February Fables

We finally got a few snowy days (ah, bliss to snuggle down at home with nowhere to be!), but otherwise, it’s the gray, long days of February. Reading has been hit and miss with me lately – no novel knocking my socks off, nothing making me stay up late to turn the pages, but perhaps that’s just the February doldrums. Nonetheless, here’s what I’ve been reading…


Find Me by Alafair Burke was a solid audio listen. Fifteen years ago, a woman was found in a wrecked vehicle with no idea of who she was. Now, she’s leaving behind her best friend and only home she can remember to relocate to the Hamptons, but things are not always as their appear when an unrelated murder surfaces.
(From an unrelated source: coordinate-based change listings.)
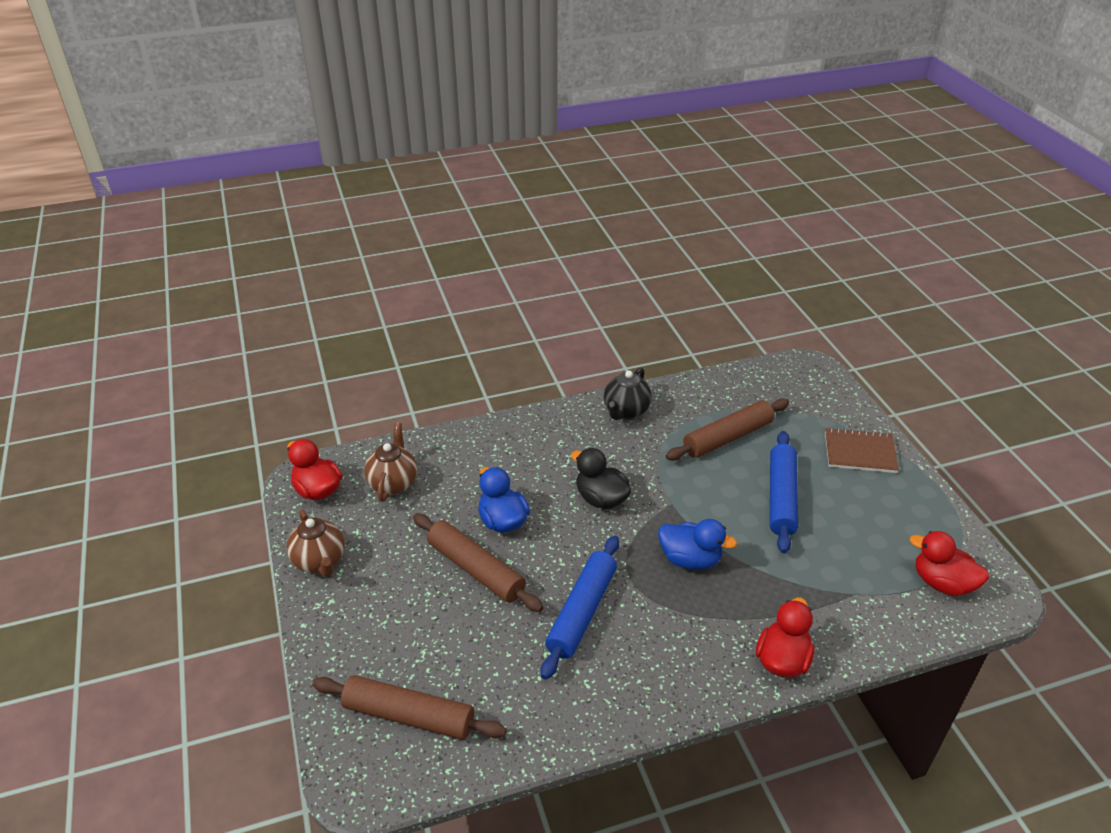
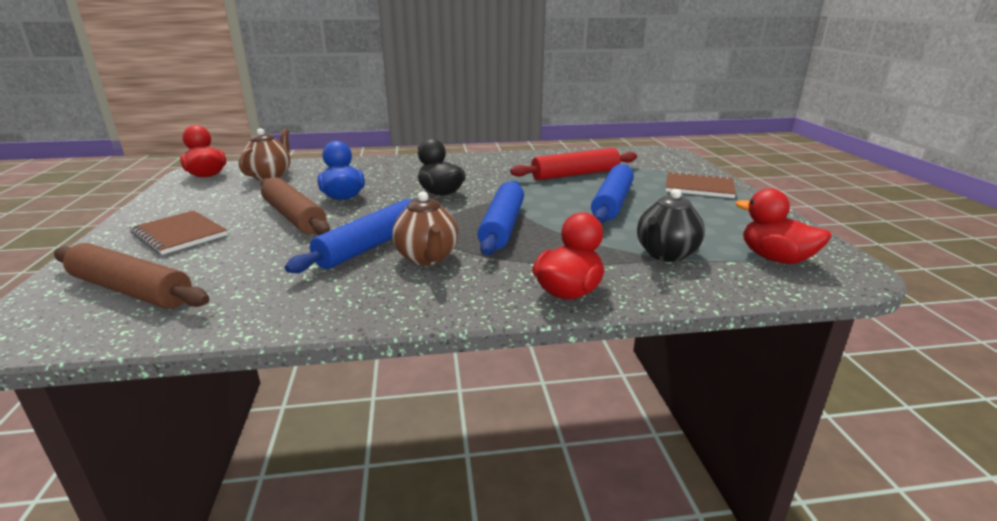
camera: 10 degrees right, 15 degrees down
brown teapot [286,509,345,577] -> brown teapot moved to [392,191,458,265]
black teapot [604,367,652,420] -> black teapot moved to [637,189,705,262]
blue duck [658,519,737,570] -> blue rolling pin [477,181,524,255]
brown rolling pin [666,398,789,461] -> red rolling pin [510,148,637,180]
none -> brown notebook [130,210,228,255]

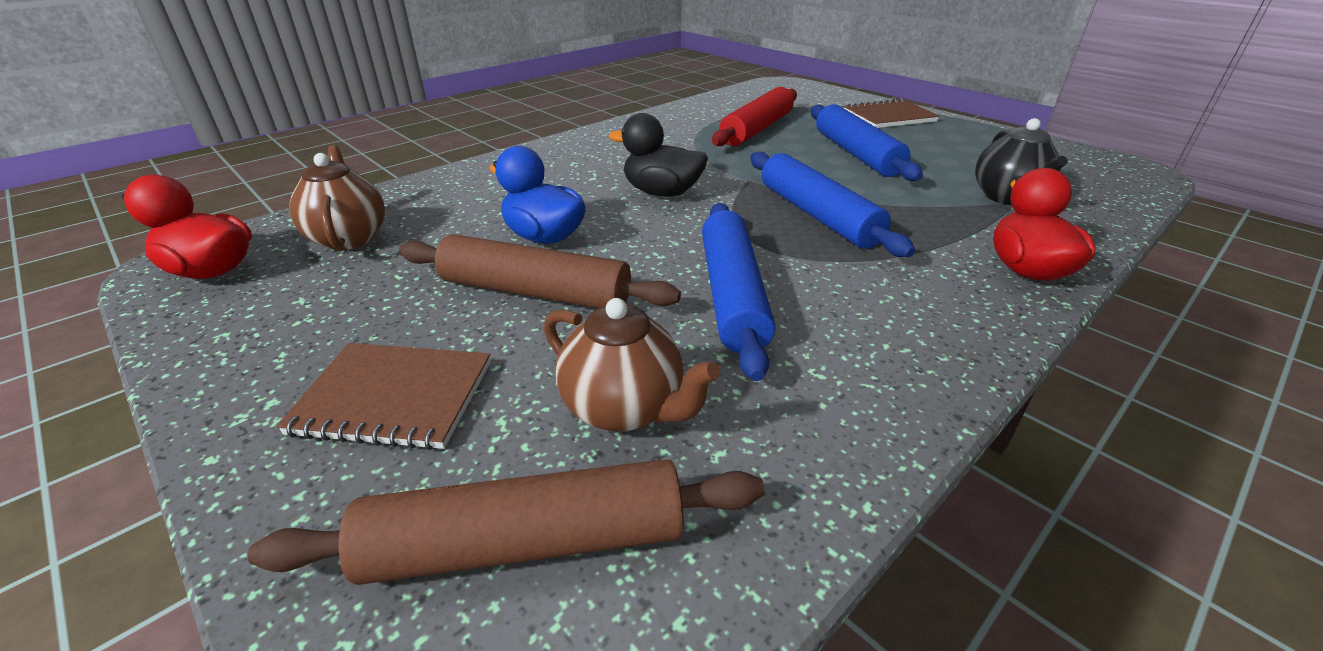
camera: 35 degrees left, 10 degrees up
brown teapot [392,191,458,265] -> brown teapot moved to [544,298,720,432]
red duck [736,188,832,264] -> none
This is tangentially connected to the Ellie Hatcher series, and I enjoyed it!

The Collective by Alison Gaylin is just bananapants when it comes to plot: an angry mother who’s daughter died five years ago still seeks revenge on the boy responsible, which leads her to a shadowy group of other mothers, the dark web, rage, and avenging the deaths of those taken too soon. I don’t want to give too much away, but this was a fast-paced, suspense-y ride, akin to Hairpin Bridge for sheer “no way in hell, but man, I’m hooked!” vibes.

The Arc by Tory Henwood Hoen was a great read (and is being compared to Taylor Jenkins Reid or Sally Rooney) featuring Ursula, who decides to try The Arc, a secretive matchmaking agency that relies on a ton of assessments to find the perfect partner – guaranteed. Ursula is paired with Rafael, and he’s… perfect. But can their optimized relationship last? I really loved the premise of this, the romance and lighthearted teasing of Ursula and Rafael, and the will-they-or-won’t-they of it all. A different kind of romance!
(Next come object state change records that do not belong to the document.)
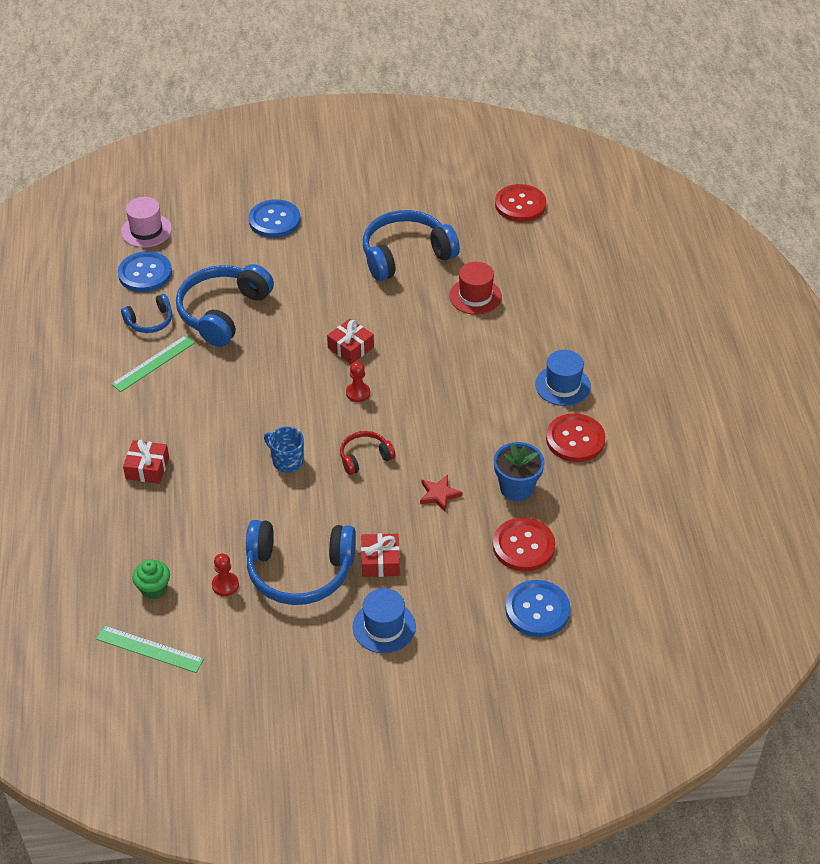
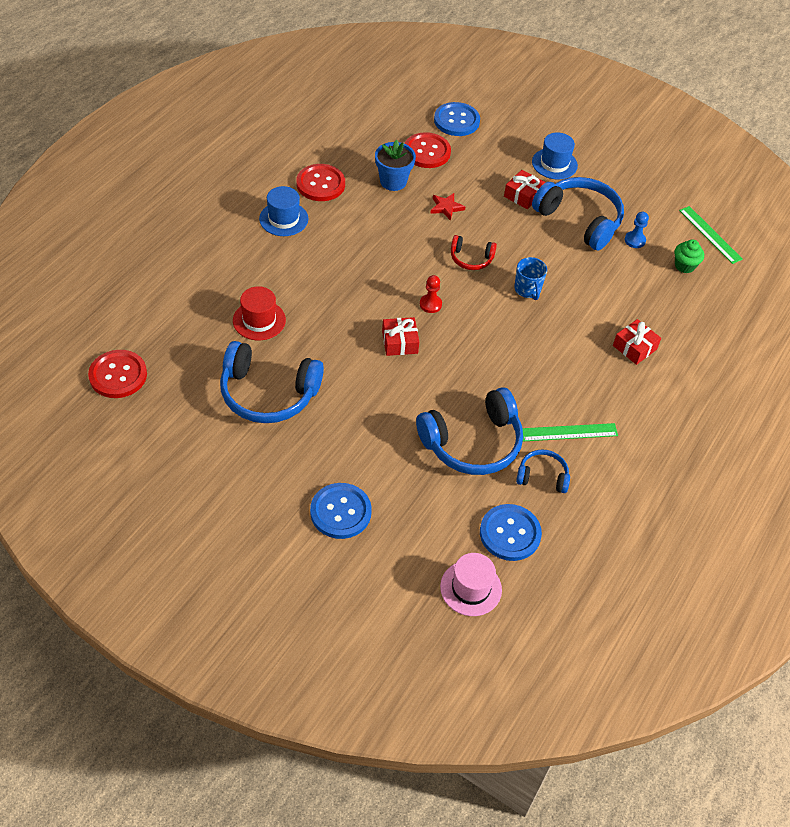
camera: 145 degrees left, 5 degrees up
red pawn [212,554,239,596] -> blue pawn [625,212,649,248]

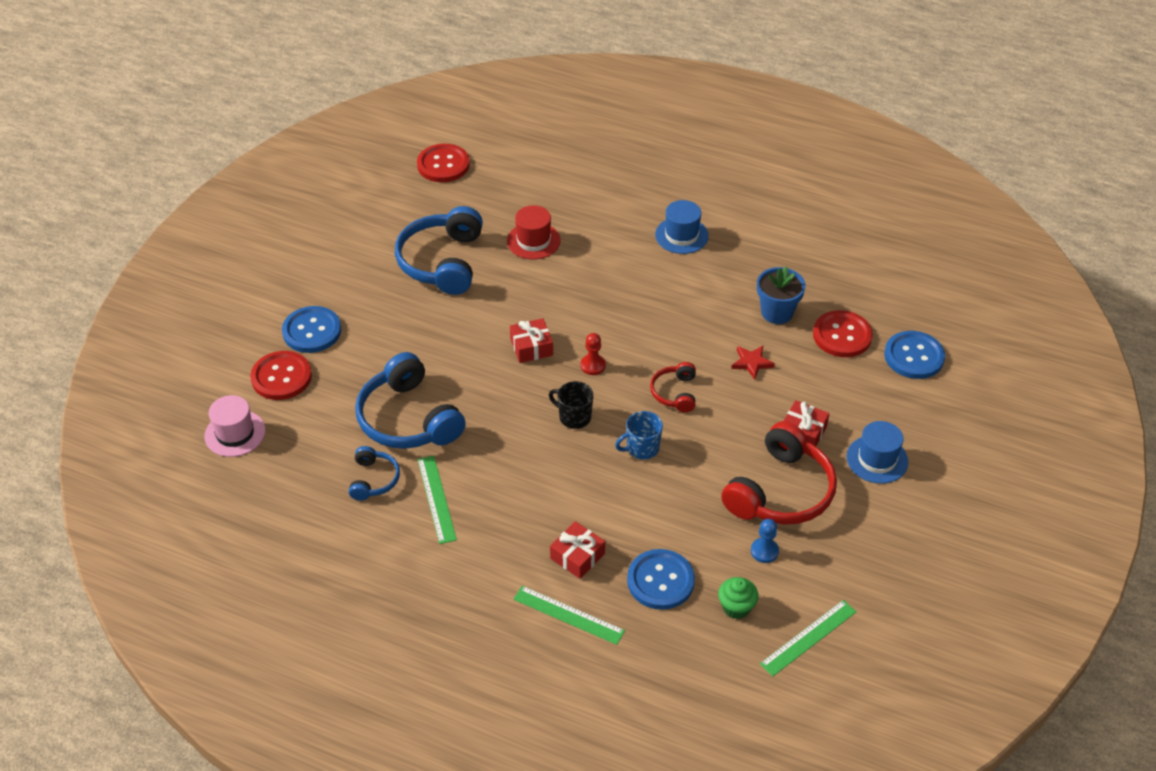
camera: 85 degrees right, 5 degrees down
red button [296,164,345,201] -> red button moved to [250,351,312,400]
blue button [480,504,542,561] -> blue button moved to [627,549,695,610]
blue headphones [532,177,624,251] -> red headphones [721,421,837,525]
none -> green ruler [513,586,625,645]
none -> black mug [549,381,593,429]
Vladimir by Julia May Jonas has gotten lots of pre-press buzz and I was excited to read it, but it totally fell flat for me. Pages and pages of solid descriptive text (not much dialogue), not terribly likeable characters, a weird third act… nope. Bummer.

The Replacement Wife by Darby Kane was a solid suspense audiobook told from the perspective of Elisa, devoted wife and mother who, until recently, adored her brother-in-law Josh. But when Josh’s fiancée goes missing, he already has one dead wife and then he starts dating someone new… Elisa’s fears and concerns for his new girlfriend ratchet all the way up. This was a great cat and mouse game of gaslighting, PTSD, domestic suspense, misdirects and red herrings. Recommended!

Wintering by Katherine May is an annual read for me, and I still love this memoir on this re-reading as much as the first time. A must read for me during the long, dark days of winter.

Taurus: A Love Letter by Heidi Rose Robbins is a slim, lovely little book by astrologer Robbins, highlighting the good (and the not so good) traits of the stubborn Taurus – me!

Our Country Friends by Gary Shteyngart was an audiobook listen for me, a meandering (at time boring) tale of eight friends waiting out the COVID lockdown in upstate New York. This was just a tangled mess of changing relationships, and ending that went on and on and (on), characters I didn’t really care about, and but for the occasional chuckle, this fell totally flat for me. I don’t think I’m “deep” enough for this book (nor enough of a devotee of Russian literature)!

Mouth to Mouth by Antoine Wilson was a speedy audiobook (clocking in at less than 5 hours), but a kinda weird one. This tale is told to an unnamed narrator in an airport language of the time Jeff rescued a man from drowning, then slowly inserted himself into the man’s art gallery world and his family. Lots about art and art galleries, and wondering how much is true and false all the way up until the very last sentence. I didn’t dislike this… but I didn’t like it either. An ambivalent review at best!